Mobile QR Code
Title Robust Self-supervised Multi-frame Depth Estimation: In Search of Cost Volume Alternatives
Authors 김진현(Jinhyeon Kim) ; 김규동(Gyudong Kim) ; 나혁주(Hyukju Na) ; 장현성(Hyunsung Jang) ; 박재민(Jaemin Park) ; 황재기(Jaegi Hwang) ; 하남구(Namkoo Ha) ; 김영근(Young Geun Kim) ; 김승룡(Seungryong Kim)
DOI https://doi.org/10.5573/ieie.2024.61.12.97
Page pp.97-100
ISSN 2287-5026
Keywords Deep learning; Self-supervised learning; Transformer; Cost volume; Depth estimation
Abstract Self-supervised multi-frame depth estimation predicts depth by utilizing geometric cues from multiple input frames.
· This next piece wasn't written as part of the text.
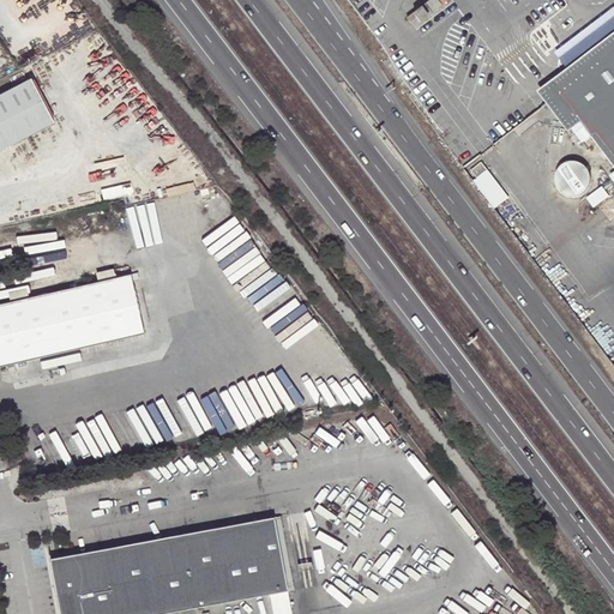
[(440,5),(437,0),(428,0),(407,17),(414,25),(440,5)]
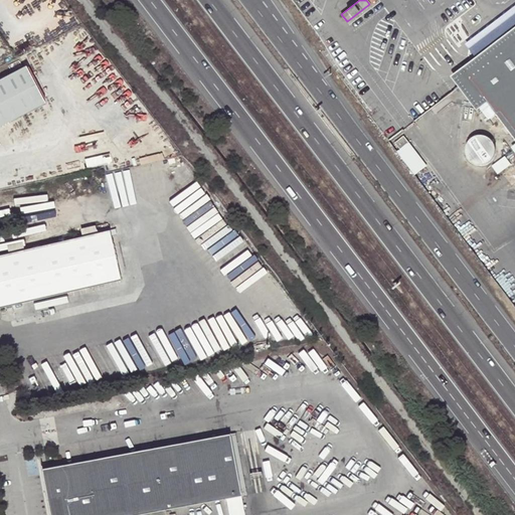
[(514,26),(514,6),(474,39),(464,46),(473,58),(514,26)]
Traditional methods rely on epipolar geometry to construct cost volumes, but they have two major drawbacks: (1) they assume a static environment and (2) they require pose information during inference. Consequently, these methods struggle in real-world scenarios with dynamic objects. In this paper, we propose using the cross-attention map as a comprehensive cost volume to address these limitations. We show that training the cross-attention layers for image reconstruction enables implicit learning of a warping function, similar to the explicit epipolar warping in conventional methods. We introduce CRoss-Attention map and Feature aggregaTor (CRAFT), designed to effectively aggregate and refine the full cost volume. We also implement CRAFT hierarchically, enhancing depth predictions through a coarse-to-fine approach. Evaluations on the Cityscapes datasets demonstrate that our method outperforms traditional techniques, showing robustness in challenging conditions with dynamic objects.